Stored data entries
--

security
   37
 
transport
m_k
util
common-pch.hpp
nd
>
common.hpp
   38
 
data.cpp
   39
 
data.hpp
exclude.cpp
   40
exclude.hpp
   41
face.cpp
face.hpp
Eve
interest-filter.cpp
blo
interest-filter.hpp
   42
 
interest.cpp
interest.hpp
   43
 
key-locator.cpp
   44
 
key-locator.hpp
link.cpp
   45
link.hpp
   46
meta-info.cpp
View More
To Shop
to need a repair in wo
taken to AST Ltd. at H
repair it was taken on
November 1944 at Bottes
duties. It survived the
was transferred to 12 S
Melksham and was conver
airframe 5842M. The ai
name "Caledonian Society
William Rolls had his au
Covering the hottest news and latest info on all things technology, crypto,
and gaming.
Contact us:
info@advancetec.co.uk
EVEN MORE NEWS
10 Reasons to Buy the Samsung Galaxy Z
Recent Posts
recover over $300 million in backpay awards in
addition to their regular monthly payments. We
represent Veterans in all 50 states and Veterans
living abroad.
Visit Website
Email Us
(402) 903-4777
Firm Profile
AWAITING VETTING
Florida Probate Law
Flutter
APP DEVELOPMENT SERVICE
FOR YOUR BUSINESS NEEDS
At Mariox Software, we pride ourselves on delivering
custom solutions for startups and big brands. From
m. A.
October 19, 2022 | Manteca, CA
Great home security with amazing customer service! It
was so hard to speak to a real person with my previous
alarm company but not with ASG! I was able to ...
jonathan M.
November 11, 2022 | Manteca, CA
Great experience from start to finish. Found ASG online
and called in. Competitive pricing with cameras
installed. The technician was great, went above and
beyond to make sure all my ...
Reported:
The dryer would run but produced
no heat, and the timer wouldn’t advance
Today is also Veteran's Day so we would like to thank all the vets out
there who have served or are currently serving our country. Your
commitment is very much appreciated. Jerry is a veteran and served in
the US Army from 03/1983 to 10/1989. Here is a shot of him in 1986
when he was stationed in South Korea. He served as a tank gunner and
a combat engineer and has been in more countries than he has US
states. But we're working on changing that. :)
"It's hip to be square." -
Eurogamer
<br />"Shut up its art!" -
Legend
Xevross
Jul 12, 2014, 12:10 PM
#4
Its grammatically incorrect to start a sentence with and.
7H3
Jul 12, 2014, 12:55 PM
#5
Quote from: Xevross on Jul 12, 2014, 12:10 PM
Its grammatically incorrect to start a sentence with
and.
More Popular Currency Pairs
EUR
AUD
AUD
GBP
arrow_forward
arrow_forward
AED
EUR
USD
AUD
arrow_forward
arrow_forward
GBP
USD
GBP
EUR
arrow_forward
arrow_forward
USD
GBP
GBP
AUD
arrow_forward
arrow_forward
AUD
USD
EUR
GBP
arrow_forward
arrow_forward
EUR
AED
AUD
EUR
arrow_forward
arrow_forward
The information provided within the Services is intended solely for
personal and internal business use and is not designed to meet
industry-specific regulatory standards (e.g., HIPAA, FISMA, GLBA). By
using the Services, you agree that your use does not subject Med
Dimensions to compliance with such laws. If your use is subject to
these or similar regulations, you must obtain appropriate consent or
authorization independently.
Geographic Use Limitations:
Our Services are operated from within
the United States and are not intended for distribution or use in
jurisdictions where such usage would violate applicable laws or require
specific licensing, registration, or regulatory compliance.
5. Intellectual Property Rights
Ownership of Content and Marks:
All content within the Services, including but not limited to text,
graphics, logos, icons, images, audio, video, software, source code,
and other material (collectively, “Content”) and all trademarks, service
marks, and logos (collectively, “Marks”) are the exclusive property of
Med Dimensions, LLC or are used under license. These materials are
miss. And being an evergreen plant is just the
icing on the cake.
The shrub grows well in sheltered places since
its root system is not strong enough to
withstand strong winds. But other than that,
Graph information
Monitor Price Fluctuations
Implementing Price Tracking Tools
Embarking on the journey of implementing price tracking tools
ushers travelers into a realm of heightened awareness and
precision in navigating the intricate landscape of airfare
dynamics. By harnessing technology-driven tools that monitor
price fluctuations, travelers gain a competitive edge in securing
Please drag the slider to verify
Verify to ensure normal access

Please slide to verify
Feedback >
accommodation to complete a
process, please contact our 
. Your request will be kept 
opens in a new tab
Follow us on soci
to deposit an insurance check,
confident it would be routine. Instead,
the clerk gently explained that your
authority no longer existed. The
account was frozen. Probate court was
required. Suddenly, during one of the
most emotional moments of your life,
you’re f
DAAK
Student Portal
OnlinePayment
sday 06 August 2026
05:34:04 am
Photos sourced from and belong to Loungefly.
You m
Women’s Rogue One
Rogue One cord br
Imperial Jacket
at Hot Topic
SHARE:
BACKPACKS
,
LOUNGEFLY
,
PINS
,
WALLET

--

> _WORK ITEM_:
Count how many lines in the records above contain the string "specific", and reply with the number alone.

> _ANSWER BOX_:
2